396 Background: Current real-world data on treatment patterns in metastatic bladder cancer in the community setting are limited. This study describes patient characteristics, treatment patterns, and efficacy outcomes for these patients in the community setting. Methods: Medical records data from adults diagnosed with stage IV or metastatic bladder cancer between 1/1/2008 and 6/1/2015 were retrospectively collected from a network of 10 US community oncology practices. Patient characteristics, treatment patterns, and efficacy outcomes were assessed. Comparisons across groups were conducted using standard analyses. Progression-free survival and overall survival (OS) were assessed using Kaplan-Meier analysis.
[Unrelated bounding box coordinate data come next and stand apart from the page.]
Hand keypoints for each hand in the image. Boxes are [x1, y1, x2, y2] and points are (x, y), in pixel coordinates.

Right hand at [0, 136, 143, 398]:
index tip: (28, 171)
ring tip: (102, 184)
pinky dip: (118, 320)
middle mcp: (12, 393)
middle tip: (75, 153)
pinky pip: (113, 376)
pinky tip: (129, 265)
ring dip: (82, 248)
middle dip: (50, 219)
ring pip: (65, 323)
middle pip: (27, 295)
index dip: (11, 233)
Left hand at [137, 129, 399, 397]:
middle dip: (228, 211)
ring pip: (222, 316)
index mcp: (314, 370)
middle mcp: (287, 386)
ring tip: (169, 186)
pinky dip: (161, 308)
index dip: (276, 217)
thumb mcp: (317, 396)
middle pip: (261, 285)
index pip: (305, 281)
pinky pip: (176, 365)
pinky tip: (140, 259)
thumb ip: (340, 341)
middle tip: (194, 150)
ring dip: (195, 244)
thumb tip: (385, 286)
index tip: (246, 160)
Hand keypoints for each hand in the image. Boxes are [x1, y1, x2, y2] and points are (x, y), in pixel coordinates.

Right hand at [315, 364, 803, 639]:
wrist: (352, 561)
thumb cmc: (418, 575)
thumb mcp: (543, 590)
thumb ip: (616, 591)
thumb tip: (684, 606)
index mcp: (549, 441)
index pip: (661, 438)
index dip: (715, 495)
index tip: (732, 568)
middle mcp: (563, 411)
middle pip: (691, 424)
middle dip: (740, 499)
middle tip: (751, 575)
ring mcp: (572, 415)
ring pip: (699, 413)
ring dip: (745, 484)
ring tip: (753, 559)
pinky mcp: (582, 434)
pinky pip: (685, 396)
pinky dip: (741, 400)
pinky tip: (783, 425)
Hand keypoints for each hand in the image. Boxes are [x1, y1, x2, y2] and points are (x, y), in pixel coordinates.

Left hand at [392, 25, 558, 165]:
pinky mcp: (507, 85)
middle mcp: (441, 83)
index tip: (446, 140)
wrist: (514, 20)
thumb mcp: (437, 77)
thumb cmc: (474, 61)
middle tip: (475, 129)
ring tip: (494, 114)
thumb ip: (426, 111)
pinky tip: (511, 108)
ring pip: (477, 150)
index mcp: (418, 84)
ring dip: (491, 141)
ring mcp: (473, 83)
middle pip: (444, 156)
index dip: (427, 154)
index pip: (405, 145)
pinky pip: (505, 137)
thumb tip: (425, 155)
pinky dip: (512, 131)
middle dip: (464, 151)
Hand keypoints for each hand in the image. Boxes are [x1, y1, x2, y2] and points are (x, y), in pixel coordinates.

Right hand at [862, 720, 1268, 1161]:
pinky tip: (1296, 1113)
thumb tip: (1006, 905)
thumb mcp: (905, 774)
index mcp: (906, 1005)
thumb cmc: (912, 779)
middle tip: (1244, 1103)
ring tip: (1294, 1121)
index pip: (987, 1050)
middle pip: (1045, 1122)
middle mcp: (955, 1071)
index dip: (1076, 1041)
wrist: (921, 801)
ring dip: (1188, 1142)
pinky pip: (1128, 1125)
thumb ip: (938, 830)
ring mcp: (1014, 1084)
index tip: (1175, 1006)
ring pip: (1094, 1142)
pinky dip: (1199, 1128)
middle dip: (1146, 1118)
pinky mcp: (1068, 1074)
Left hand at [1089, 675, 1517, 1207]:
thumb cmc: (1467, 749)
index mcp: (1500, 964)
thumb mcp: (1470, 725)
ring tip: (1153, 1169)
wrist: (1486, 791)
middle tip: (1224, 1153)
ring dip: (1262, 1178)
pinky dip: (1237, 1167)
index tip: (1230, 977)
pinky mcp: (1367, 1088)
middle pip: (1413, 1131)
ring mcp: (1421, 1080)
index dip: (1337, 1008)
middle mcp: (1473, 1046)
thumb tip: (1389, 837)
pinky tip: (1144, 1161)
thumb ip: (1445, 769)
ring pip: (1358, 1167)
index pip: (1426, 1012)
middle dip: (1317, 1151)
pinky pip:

Results: Of 508 patients, 75% were male, 79% white, 15% African American, and 71.5% were age ≥65 years (median age, 71 years; range 35-92 years). Overall, 76.4% were current or past tobacco users. The most prevalent comorbidities were diabetes (23.4%), renal disease (16.5%), and chronic obstructive pulmonary disease (COPD; 12.4%). Patients age ≥65 years vs <65 years had higher rates of renal disease (19.6% vs 9.0%; P=0.004), COPD (14.6% vs 6.9%; P=0.017) and congestive heart failure (CHF; 6.3% vs 2.1%; P=0.049), respectively. First-line platinum-based therapy was given to 56.3% of the patients, with the most common regimen being gem + carbo (23.6%) followed by gem + cis (17.0%). Overall, median OS was 9.4 months from diagnosis, 11.0 months from start of line-1, and 5.3 months from start of line-2. Cox regression analysis of OS from diagnosis showed that males (hazard ratio [HR]=1.26; P=0.046) and patients with impaired performance (HR=2.137; P<0.001) were at greater risk of death. Conclusions: Although platinum-based chemotherapy is currently the preferred treatment for metastatic bladder cancer in the community setting, there is a large unmet need in this population, particularly among the elderly. Gender and performance status were associated with efficacy outcomes.